Streit um den Grenzschutz am ÄrmelkanalIm Sog der Populisten
Wenn Menschen ertrinken, suchen Paris und London die Schuld bei den anderen.

Das erste Opfer des Schiffbruchs im Ärmelkanal konnte identifiziert werden. Es handelt sich um die 24-jährige Mariam Nouri Hamadameen, eine Kurdin aus dem Nordirak. Sie war auf dem Weg zu ihrem Verlobten, der in England lebt. Hamadameen war mit einem Visum nach Italien eingereist. Ihre Versuche, legal nach Grossbritannien weiterzukommen, waren gescheitert, sie bezahlte einen Schleuser. Als das Schlauchboot voll Wasser zu laufen begann, schrieb Hamadameen ihrem Verlobten eine Nachricht auf Snapchat. Sie würden sicher bald gerettet. Kurz darauf konnte er das GPS-Signal ihres Handys nicht mehr orten. Hamadameen und mindestens 27 andere ertranken.
Die Regierungen in Paris und London haben eine Antwort auf das Sterben dieser Menschen gefunden: Sie geben den Schleusern und einander die Schuld. Hingegen geht es kaum darum, dass es fast keine andere Möglichkeit gibt, nach Grossbritannien zu gelangen, um dort einen Asylantrag zu stellen.
London, Paris und damit auch die EU haben alles darangesetzt, aus der nordfranzösischen Hafenstadt Calais einen Ort zu machen, der den möglichst schnellen Warenaustausch ermöglicht. Und der Migranten und Flüchtlinge sehr effizient stoppt. Asyl in Grossbritannien kann jedoch nur beantragen, wer das britische Festland erreicht. London will mit dieser Praxis das Brexit-Versprechen einlösen: Wir sind eine Insel, die das Recht und die Macht hat, sich abzuschotten.
Macron unter Druck von Rechten und Konservativen
Nur ist es in der Realität so, dass London sich nur mithilfe der Franzosen abschotten kann. Frankreich schützt am Ärmelkanal die britische Küste. So legt es der Vertrag von Touquet fest, der in einer Zeit beschlossen wurde, als die EU den Briten noch als Zukunftsprojekt galt. London will nun auf eine recht eigenwillige Art an der Regelung von Touquet festhalten: Es beschimpft die Franzosen, die Strände nicht ausreichend zu kontrollieren, und fordert, selbst Polizisten an die Küste schicken zu dürfen.
Ein Vorschlag, den Frankreich verständlicherweise ablehnt.

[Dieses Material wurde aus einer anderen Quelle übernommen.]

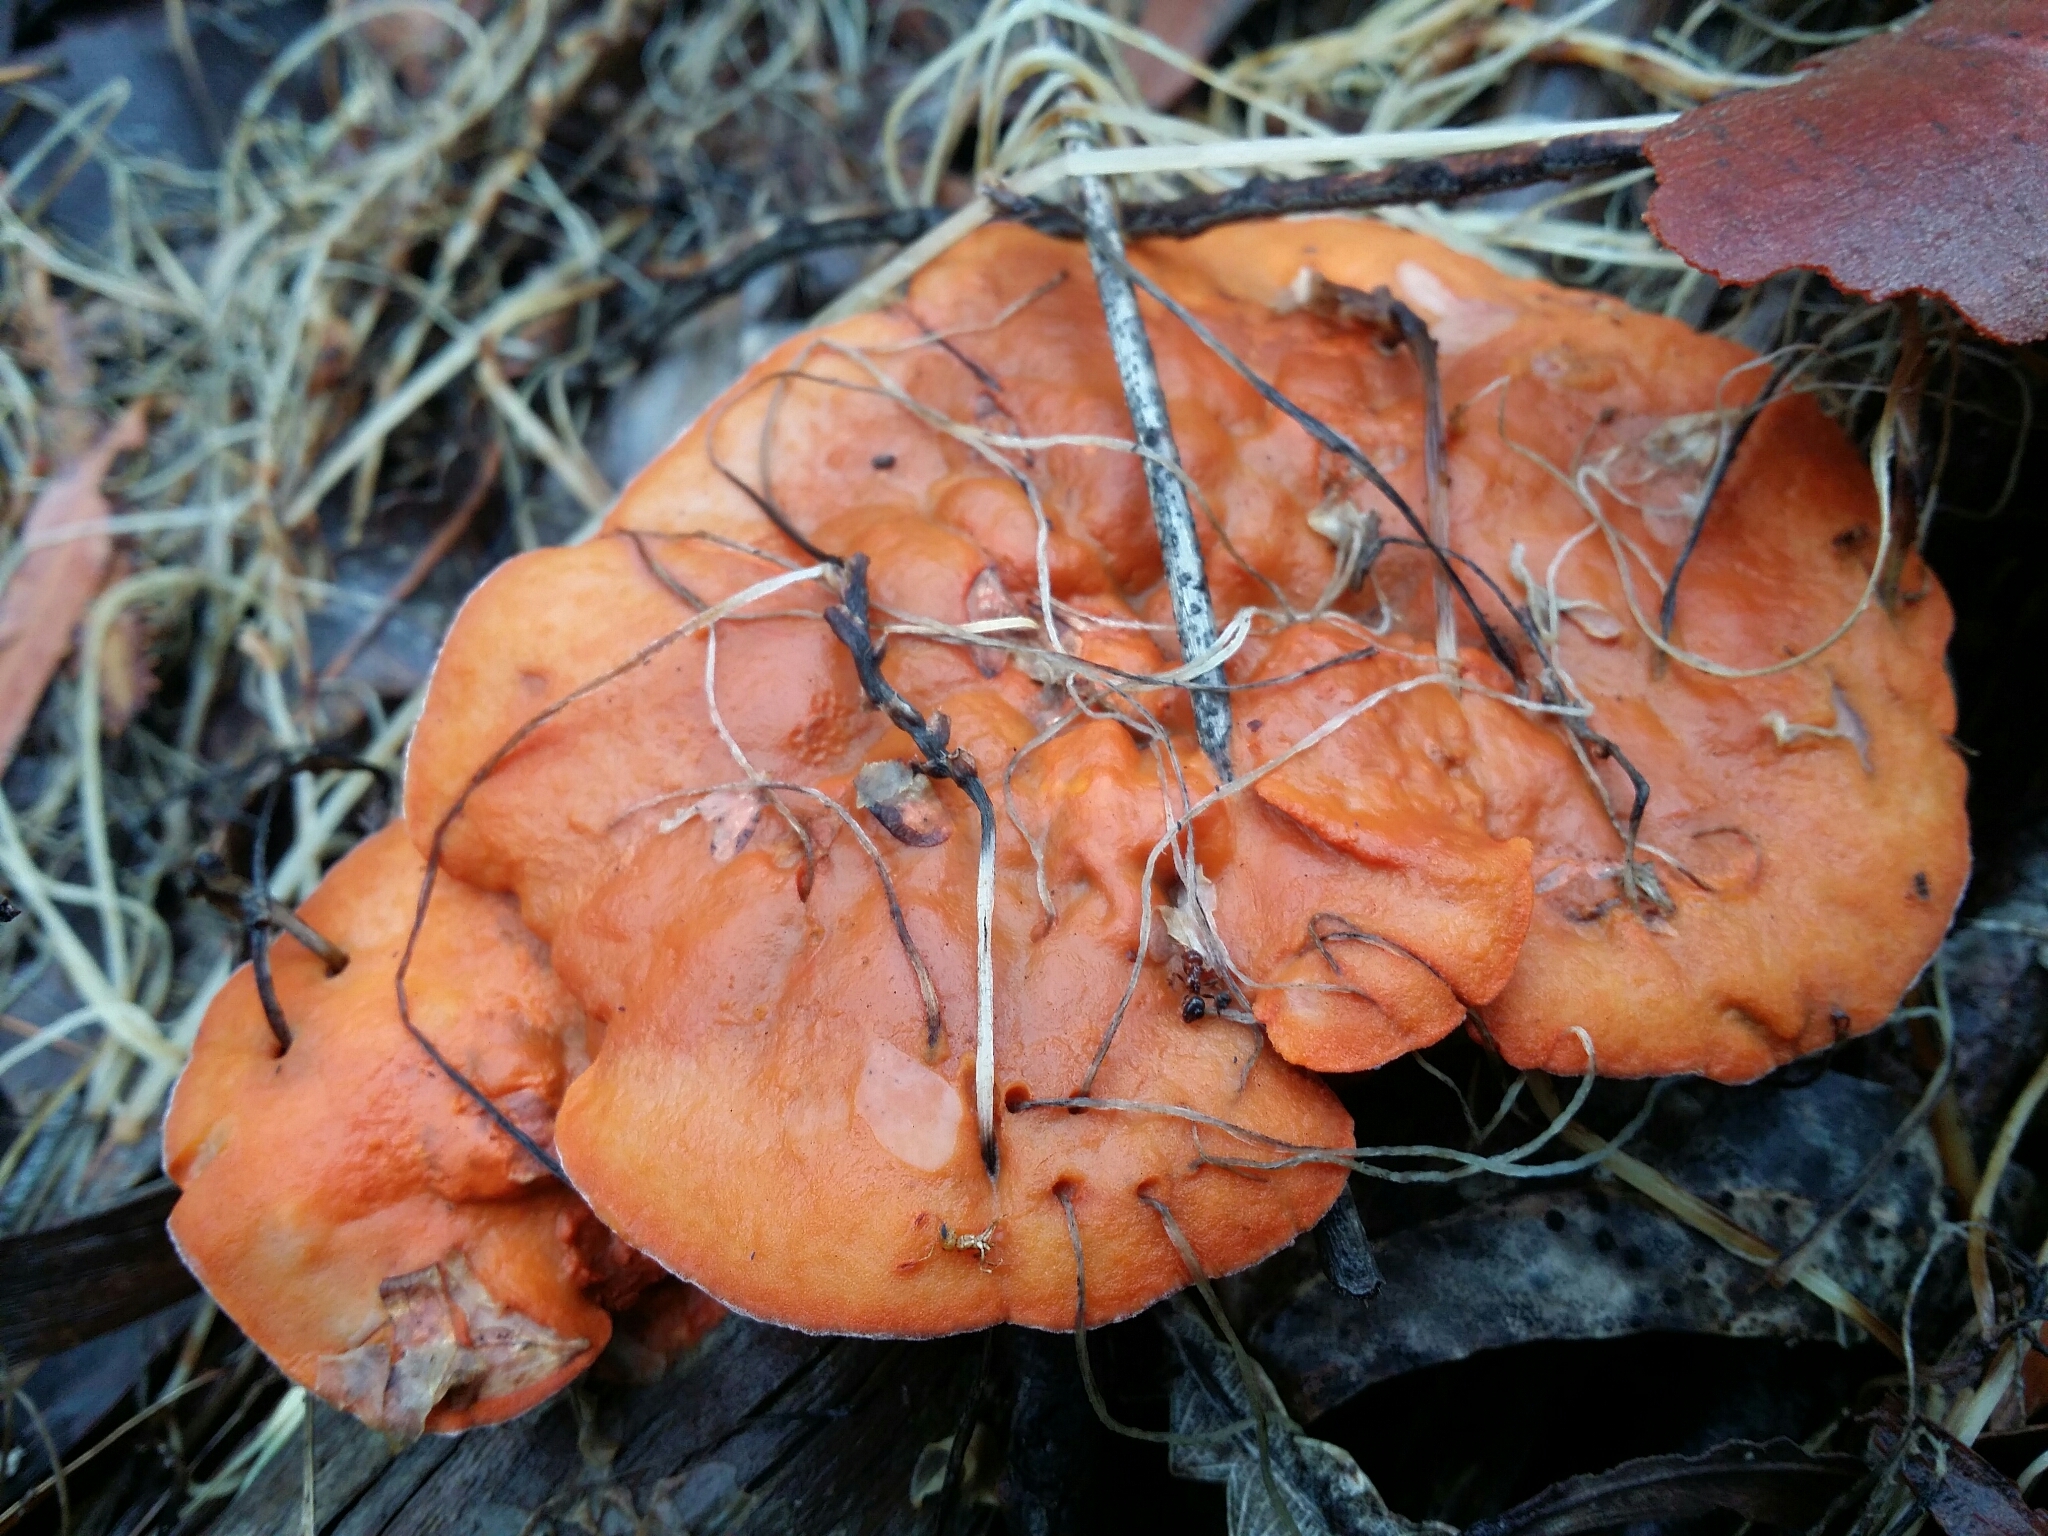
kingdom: Fungi
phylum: Basidiomycota
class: Agaricomycetes
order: Polyporales
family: Polyporaceae
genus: Trametes
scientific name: Trametes coccinea
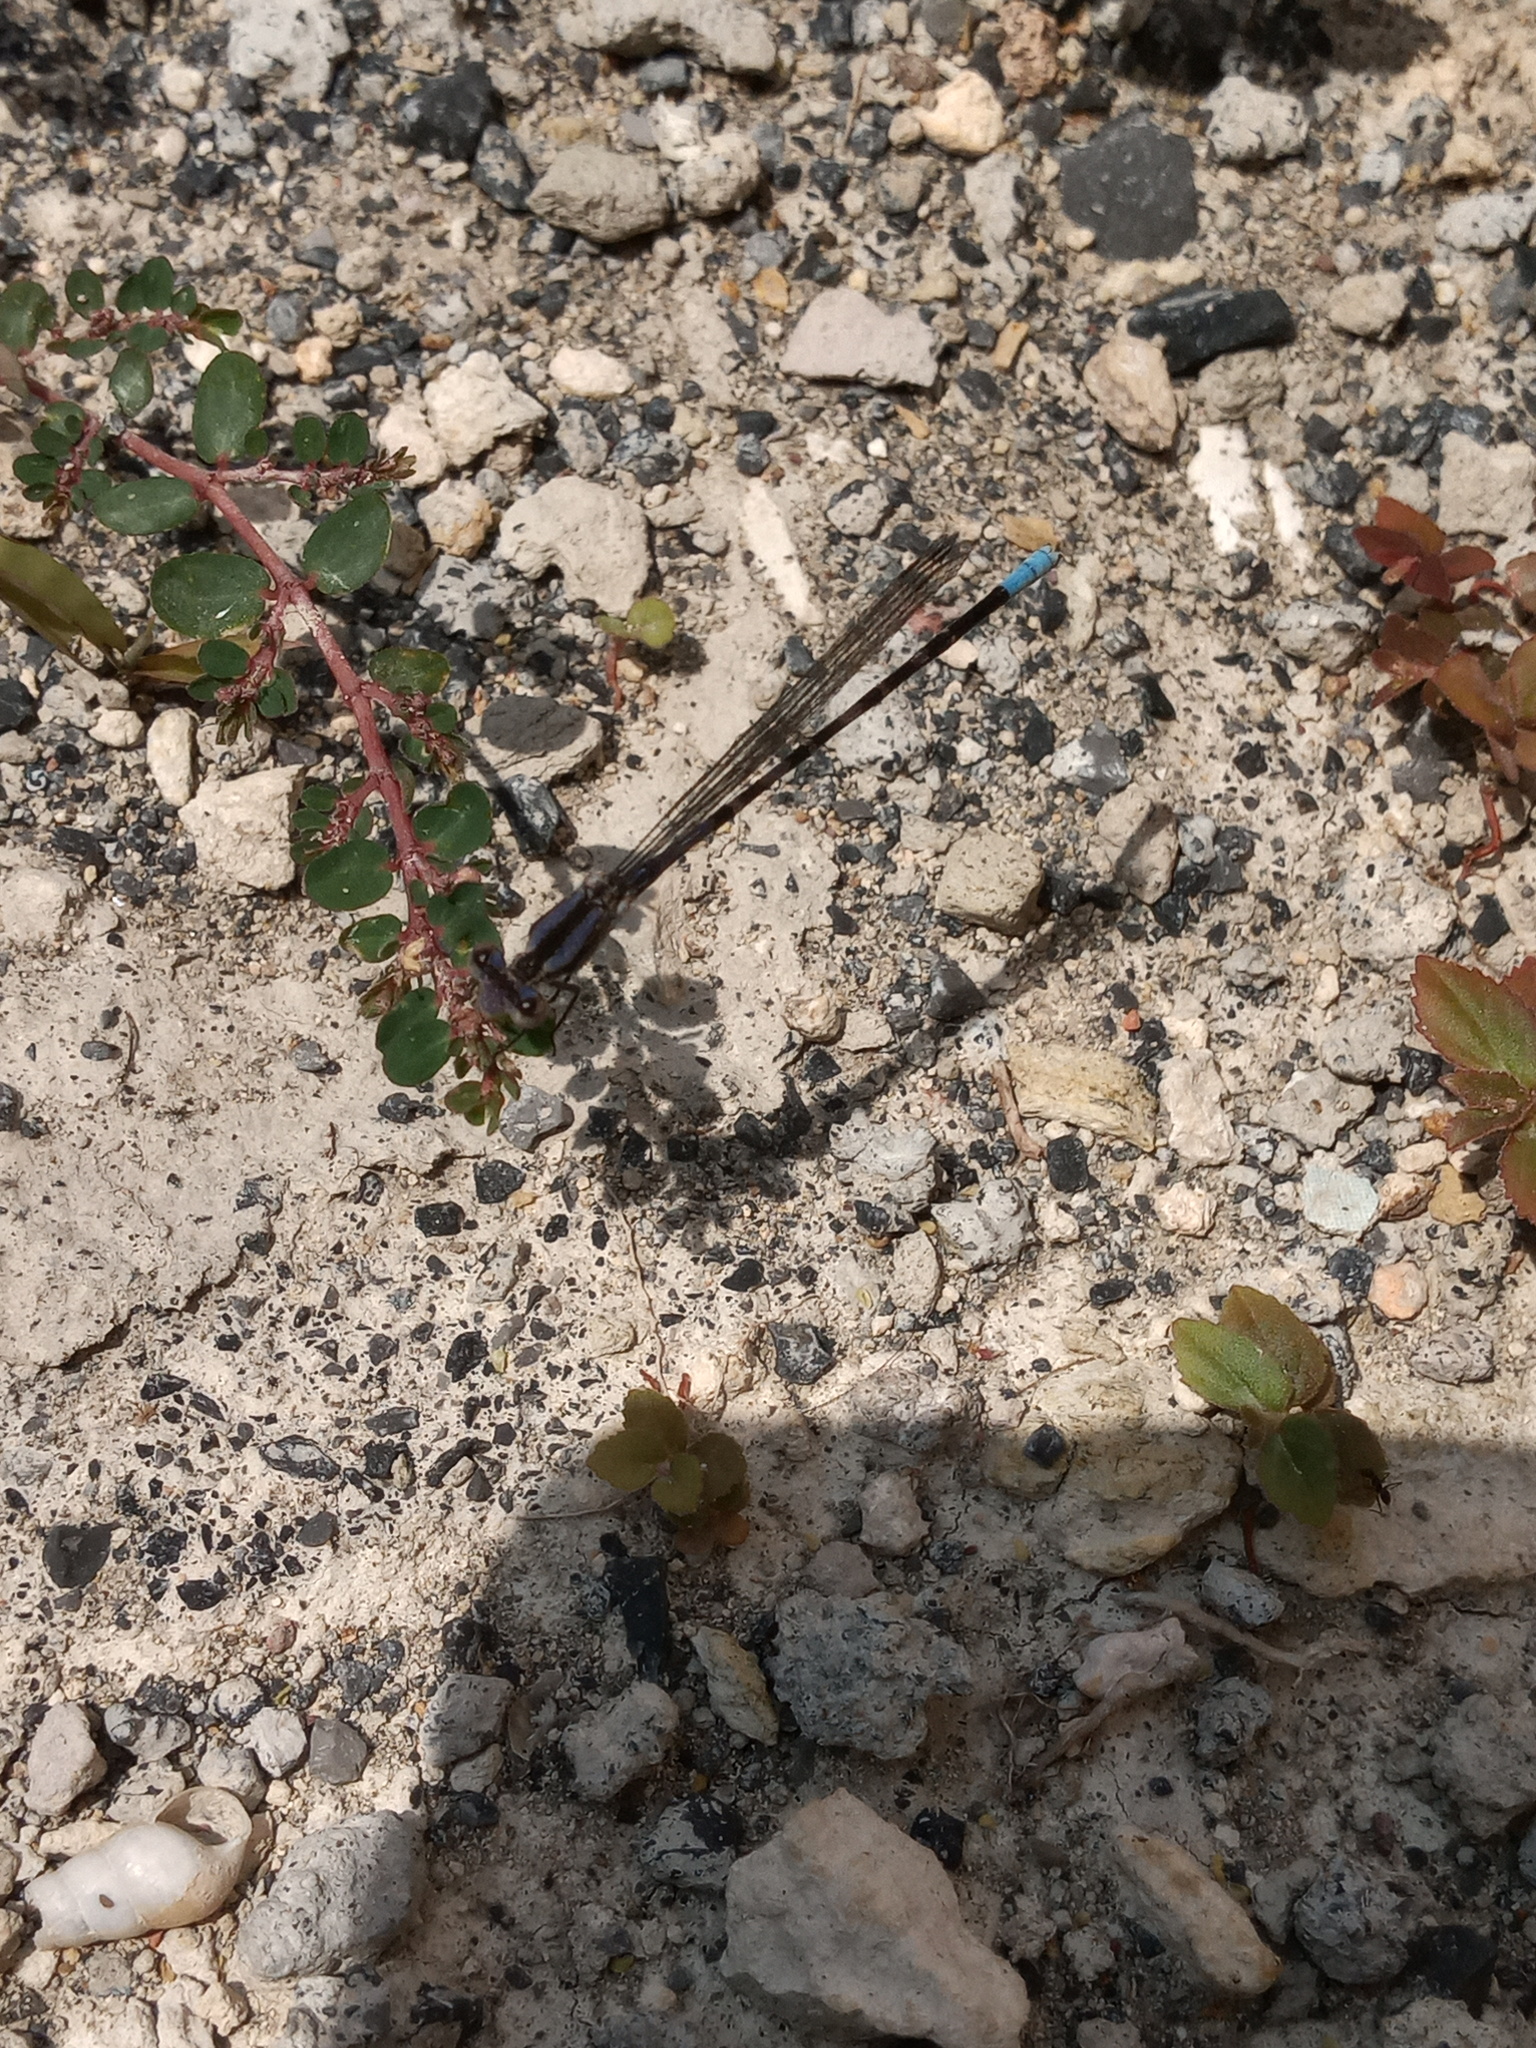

Frankreichs Präsident Emmanuel Macron wird gleichzeitig schon lange von Rechten und Konservativen unter Druck gesetzt, nicht weiter mit den Briten zusammenzuarbeiten.
Hinter den Kulissen arbeiten beide Seiten daran, dass es nicht zu einem solchen Eklat kommt. Auch Frankreich hat kein Interesse an einer offenen Grenze Richtung England, die zu einer Anlaufstelle für Migranten werden würde. Und London kann es sich kaum leisten, Frankreichs Kooperationswillen zu verlieren. Es sei denn, die britische Regierung folgt tatsächlich, wie manche bereits raunen, dem Beispiel Australiens und deportiert ankommende Flüchtlinge direkt in Lager ausserhalb des Landes.
Die Kommunikation zwischen London und Paris zeigt, was passiert, wenn Populisten an die Macht kommen beziehungsweise, im Fall Frankreichs, die Opposition dominieren. Fragen der Migrationspolitik werden dann einerseits zum grössten Problem eines Landes erklärt. Gleichzeitig werden sie durch die national-chauvinistische Rhetorik immer weniger lösbar.